Alpha particle dosimetry adds complication of decay patterns and progeny, which may have a different distribution than the parent radionuclide.77,592,593 In addition, the higher biological relative efficacy (RBE) provided by treatment with alpha radionuclides compared to beta radionuclide must be considered.594 The data required to calculate the TaRT dose estimate include tumour and organ mass normal, the cumulative radioactivity absorbed by organs and tumours, and the pharmacokinetics of the radioactivity administered.595 Data are generally acquired by serial gamma camera imaging. Bone marrow dose estimates are based on imaging of bone regions of active bone marrow, such as spinal or blood pharmacokinetics.596-598 The data required to calculate the TaRT dose estimate include the mass of normal tumours and organs, the cumulative radioactivity absorbed by organs and tumours, and the pharmacokinetics of the radioactivity administered.558 Data are typically collected by captured gamma camera imaging series.
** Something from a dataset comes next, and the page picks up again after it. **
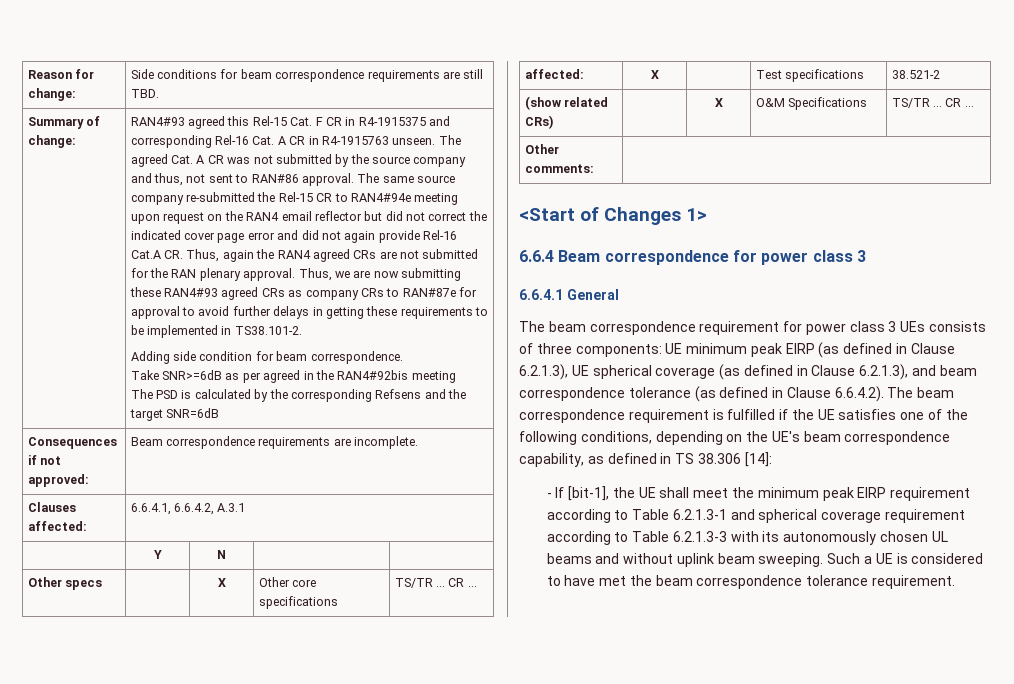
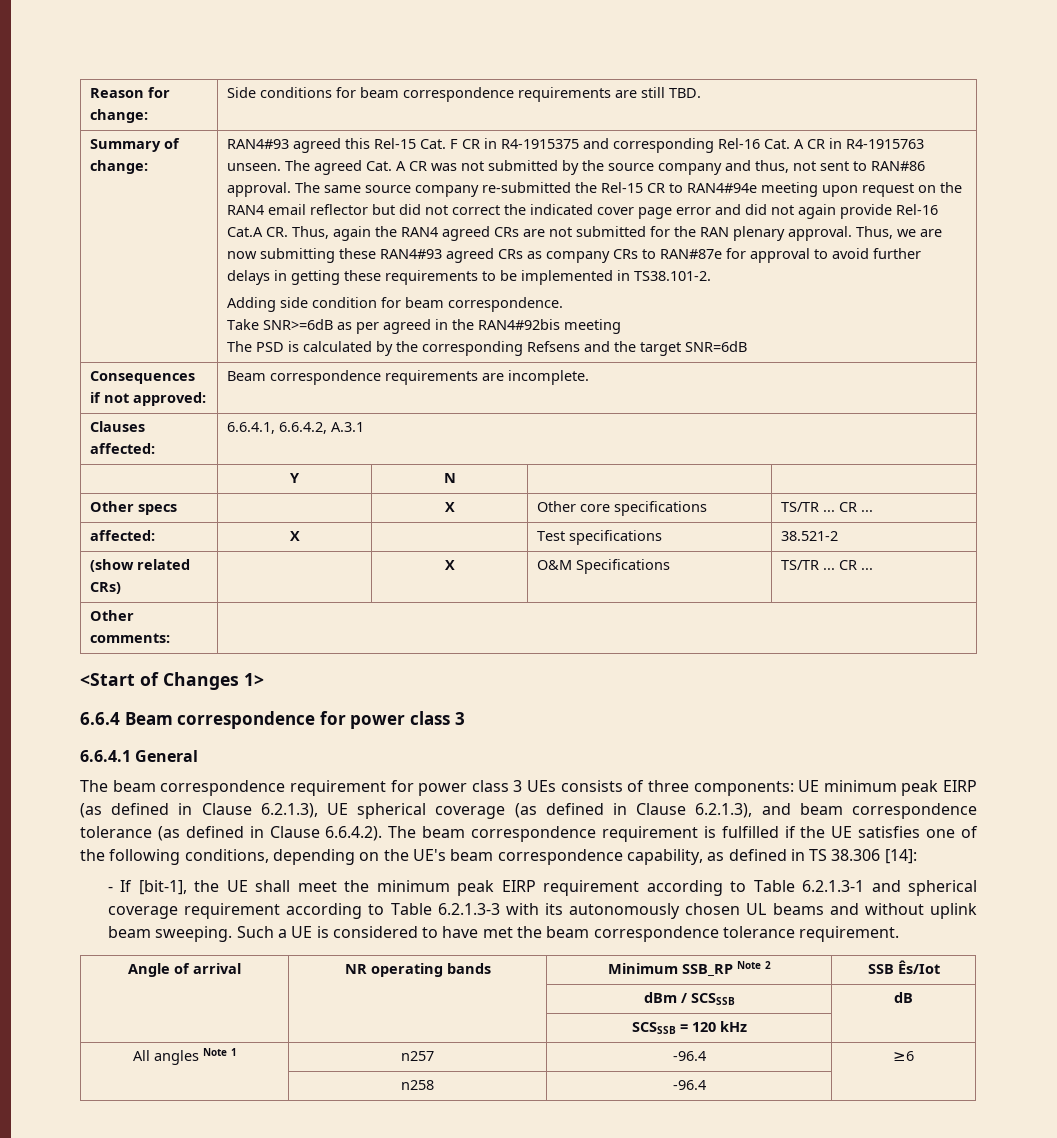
(955, 582) none -> [128,963,241,977] [344,963,491,977] [607,961,771,976] [867,960,940,974] [643,992,735,1005] [894,992,913,1003] [631,1021,747,1034] [132,1048,237,1065] [401,1051,434,1061] [672,1051,706,1061] [893,1051,914,1061] [401,1080,434,1090] [672,1080,706,1090] // Angle of arrival | NR operating bands | Minimum SSB_RP Note 2 | SSB Ês/Iot // | | dBm / SCSSSB | dB // | | SCSSSB = 120 kHz | // All angles Note 1 | n257 | -96.4 | ≥6 // | n258 | -96.4 |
Bone marrow dose estimates are based on imaging of bone regions of active bone marrow, such as spinal and/or blood pharmacokinetics.559,560 Although there have been attempts at dosimetry based on Bremsstrahlung images of radionuclides without gamma emissions, this is not commonly done. The images are of suboptimal quality, which makes it difficult to quantify precisely. Instead, estimates for non-gamma emitters are made from tracing studies using a gamma emitter that has a similar chemical composition to the therapeutic radionuclide. You can clear the dose rate alarm by retreating to a lower radiation field, but you cannot clear the dose alert until you reach an EPD drive. EPDs can also beep for every 1 or 10 μSv they record. This gives you an acoustic indication of radiation fields.

Some EPDs have wireless communication capabilities. EPDs are capable of measuring with high accuracy a wide range of radiation doses, from routine values (μSv) to emergency values (hundreds of mSv or sievert units) and can display the exposure rate as well as cumulative exposure values. Among dosimeter technologies, personal electronic dosimeters are generally the most expensive, largest, and versatile. Internal radiation dose limits The radiation dose from inhalation or ingestion of radioactive substances must also be considered in the USDA radiation protection program. The Nuclear Regulatory Commission limits the amount of radioactive material that a radiation worker can ingest into his or her body during a work year. This is called the annual intake limit (AID). These values have been calculated for several radioisotopes and are included in the tables in Appendix B of 10 CFR 20, Table 1 of the ALI occupational dose values. Weighting factors are calculated by the International Commission on Radiological Protection (ICRP) based on the risk of cancer induction for each organ and adjusted for case fatality, quality of life and associated years of life lost.